Convocação de novo pleito evita que Presidência da República seja assumida pelo vice-presidente Michel Temer ou pelo presidente da Câmara, deputado Eduardo Cunha (PMDB-RJ); Prioridade do partido será a saída de Cunha, réu na Lava Jato

Daniel Carvalho, O Estado de S.Paulo

09 de março de 2016 | 16h07

Brasília – A cúpula do PSB reuniu-se com a bancada do partido na Câmara nesta quarta-feira, 9, para discutir a atual crise política. A partir do encontro, ficou decidido que a sigla defenderá a realização de novas eleições para presidente da República e vice-presidente simultaneamente às eleições municipais deste ano.

Em relação ao impeachment da presidente Dilma Rousseff, o partido tomará decisão mais adiante, apesar de deputados afirmarem que a maioria da bancada é favorável ao impedimento da petista.

Os quatro indicados para integrar a comissão que julgará a admissibilidade do processo se comprometeram a seguir a posição a ser definida pela legenda.

“Preferimos, ao invés de impeachment, a realização de novas eleições”, disse o presidente do PSB, Carlos Siqueira. A posição majoritária não foi consensual. Alguns representantes do partido defenderam a realização de eleições gerais, mesma tese defendida ontem pelo líder do governista PSD, Rogério Rosso (DF).

Os parlamentares avaliaram que a convocação de eleições gerais sanaria duas consequências das opções hoje colocadas. Eles temem que a cassação da chapa pelo Tribunal Superior Eleitoral (TSE) permita que o presidente da Câmara, Eduardo Cunha (PMDB-RJ), assuma a presidência da República. Já quanto ao impeachment, a ressalva é que, com a saída de Dilma, assumiria o vice-presidente Michel Temer.

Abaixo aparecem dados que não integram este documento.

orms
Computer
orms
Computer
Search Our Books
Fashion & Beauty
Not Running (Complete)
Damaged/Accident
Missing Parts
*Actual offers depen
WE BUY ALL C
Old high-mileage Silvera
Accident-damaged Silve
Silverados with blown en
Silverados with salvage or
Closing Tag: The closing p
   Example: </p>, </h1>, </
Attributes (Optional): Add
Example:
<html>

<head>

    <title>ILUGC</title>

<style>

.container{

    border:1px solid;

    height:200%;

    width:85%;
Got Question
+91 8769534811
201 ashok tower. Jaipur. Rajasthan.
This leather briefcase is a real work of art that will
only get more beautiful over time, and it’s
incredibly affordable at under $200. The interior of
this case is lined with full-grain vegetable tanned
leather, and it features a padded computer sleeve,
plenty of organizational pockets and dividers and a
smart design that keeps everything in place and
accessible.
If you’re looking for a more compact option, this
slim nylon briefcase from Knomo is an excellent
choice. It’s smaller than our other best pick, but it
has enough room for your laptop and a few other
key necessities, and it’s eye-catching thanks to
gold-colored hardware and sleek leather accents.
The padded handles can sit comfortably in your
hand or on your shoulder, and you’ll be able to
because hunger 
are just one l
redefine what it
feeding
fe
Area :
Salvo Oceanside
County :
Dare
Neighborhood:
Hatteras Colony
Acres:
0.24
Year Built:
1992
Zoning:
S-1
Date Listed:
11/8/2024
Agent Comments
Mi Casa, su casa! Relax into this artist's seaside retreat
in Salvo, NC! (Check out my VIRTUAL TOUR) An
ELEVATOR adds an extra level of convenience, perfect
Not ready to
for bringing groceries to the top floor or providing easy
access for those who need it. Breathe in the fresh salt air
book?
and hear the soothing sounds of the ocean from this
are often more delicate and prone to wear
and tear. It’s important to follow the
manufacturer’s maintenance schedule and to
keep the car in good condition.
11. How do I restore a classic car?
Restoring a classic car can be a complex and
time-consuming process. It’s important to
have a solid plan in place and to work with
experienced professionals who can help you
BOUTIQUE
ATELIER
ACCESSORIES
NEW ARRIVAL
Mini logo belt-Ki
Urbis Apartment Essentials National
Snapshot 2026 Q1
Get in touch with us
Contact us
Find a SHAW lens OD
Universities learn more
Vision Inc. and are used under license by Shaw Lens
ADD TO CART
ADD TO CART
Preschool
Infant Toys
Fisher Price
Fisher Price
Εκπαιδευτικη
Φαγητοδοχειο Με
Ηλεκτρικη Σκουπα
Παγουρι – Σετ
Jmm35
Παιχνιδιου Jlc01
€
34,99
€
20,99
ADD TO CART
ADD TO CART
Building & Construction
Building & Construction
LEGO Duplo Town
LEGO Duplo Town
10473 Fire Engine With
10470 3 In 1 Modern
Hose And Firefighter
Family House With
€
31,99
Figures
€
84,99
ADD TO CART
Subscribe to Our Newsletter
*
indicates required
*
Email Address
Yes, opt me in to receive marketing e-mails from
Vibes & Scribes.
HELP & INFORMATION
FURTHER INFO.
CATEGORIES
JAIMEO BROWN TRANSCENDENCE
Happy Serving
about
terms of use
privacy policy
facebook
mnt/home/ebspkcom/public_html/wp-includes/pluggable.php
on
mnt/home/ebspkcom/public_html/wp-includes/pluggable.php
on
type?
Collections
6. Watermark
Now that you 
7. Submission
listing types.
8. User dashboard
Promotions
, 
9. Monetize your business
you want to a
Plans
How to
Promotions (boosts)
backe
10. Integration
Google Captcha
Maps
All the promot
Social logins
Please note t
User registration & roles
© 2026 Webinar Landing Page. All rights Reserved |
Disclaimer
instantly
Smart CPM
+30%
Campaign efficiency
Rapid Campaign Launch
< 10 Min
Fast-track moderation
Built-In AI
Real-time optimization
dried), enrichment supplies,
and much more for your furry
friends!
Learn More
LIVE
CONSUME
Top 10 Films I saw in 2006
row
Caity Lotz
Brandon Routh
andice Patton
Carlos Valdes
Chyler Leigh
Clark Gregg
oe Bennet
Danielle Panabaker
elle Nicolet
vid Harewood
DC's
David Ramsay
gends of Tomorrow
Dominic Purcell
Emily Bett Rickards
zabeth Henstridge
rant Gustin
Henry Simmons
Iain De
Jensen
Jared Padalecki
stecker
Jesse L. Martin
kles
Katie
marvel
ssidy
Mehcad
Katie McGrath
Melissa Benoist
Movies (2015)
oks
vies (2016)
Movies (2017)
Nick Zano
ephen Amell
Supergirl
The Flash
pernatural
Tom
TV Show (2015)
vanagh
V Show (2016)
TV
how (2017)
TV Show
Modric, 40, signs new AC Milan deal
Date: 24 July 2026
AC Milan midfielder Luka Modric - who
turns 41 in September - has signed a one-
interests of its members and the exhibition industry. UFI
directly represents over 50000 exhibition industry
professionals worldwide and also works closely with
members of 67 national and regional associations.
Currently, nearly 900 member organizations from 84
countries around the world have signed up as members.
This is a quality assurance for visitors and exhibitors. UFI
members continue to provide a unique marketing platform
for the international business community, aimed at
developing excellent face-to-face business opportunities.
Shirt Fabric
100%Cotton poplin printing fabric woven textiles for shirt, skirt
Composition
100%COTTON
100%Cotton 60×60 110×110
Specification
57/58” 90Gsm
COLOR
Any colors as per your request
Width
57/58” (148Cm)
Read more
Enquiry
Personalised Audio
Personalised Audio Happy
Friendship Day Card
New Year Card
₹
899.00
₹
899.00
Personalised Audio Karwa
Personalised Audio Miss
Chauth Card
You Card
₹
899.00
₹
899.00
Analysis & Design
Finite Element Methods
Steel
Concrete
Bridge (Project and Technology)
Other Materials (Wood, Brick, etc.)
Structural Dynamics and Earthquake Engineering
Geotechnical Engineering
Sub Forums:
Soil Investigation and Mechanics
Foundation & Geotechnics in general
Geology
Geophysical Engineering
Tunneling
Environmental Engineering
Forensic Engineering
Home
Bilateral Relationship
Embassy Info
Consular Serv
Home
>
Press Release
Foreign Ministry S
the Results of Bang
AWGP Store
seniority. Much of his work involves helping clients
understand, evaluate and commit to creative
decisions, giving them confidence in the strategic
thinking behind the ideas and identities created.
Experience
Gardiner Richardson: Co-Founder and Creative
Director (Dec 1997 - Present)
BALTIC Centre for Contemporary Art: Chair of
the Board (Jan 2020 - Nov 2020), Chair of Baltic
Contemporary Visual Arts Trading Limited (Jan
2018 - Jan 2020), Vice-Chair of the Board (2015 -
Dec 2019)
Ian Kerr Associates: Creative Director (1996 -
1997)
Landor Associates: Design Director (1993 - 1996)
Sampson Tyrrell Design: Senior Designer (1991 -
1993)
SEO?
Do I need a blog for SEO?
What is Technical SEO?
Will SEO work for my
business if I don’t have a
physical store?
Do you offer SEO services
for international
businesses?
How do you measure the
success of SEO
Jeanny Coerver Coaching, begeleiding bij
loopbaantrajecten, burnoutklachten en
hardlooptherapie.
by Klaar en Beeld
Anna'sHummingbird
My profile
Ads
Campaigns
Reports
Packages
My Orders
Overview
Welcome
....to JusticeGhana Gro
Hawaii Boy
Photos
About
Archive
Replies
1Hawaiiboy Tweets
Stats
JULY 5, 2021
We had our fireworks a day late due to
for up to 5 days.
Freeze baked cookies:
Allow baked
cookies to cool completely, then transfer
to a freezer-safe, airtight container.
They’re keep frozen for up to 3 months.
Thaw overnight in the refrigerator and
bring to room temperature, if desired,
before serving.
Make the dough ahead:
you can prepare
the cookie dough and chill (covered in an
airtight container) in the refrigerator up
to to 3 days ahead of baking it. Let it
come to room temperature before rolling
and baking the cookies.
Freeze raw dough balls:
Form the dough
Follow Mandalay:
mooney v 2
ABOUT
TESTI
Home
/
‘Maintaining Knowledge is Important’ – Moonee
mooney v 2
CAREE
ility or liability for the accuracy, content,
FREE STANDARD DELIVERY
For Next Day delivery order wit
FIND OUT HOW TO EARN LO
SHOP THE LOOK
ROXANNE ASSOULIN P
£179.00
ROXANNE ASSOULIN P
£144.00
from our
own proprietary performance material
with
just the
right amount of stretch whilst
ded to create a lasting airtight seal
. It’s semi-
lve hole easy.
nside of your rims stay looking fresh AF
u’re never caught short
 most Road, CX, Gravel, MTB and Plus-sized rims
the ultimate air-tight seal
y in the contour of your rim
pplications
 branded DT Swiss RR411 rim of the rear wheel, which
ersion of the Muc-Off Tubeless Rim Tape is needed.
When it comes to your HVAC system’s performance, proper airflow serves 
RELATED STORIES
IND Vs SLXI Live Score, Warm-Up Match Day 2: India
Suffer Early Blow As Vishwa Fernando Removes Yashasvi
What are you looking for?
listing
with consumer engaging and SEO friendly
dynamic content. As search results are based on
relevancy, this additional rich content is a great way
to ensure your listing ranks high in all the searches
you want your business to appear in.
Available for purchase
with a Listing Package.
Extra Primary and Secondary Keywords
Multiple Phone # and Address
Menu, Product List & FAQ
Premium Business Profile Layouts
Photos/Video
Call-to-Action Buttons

O partido também decidiu manter a obstrução das votações, assim como os demais partidos da oposição. Mas a prioridade do PSB não será a realização do processo de impeachment, mas a saída de Cunha, réu na Lava Jato.

“A prioridade é Eduardo Cunha para que ele não prejudique qualquer outro processo aqui”, afirmou Beto Albuquerque, vice-presidente de Relações Governamentais do PSB.

Um dos principais críticos de Cunha, o deputado Julio Delgado (PSB-MG) vai subir o tom dos pedidos para que o peemedebista seja afastado. “Houve intenção de alterar um voto no Conselho de Ética”, afirmou em alusão à suposta falsificação de uma assinatura para garantir voto favorável a Cunha, como mostrou reportagem da “Folha de S. Paulo” desta quarta-feira. Delgado disse também que o partido pedirá ao Ministério Público que investigue o caso.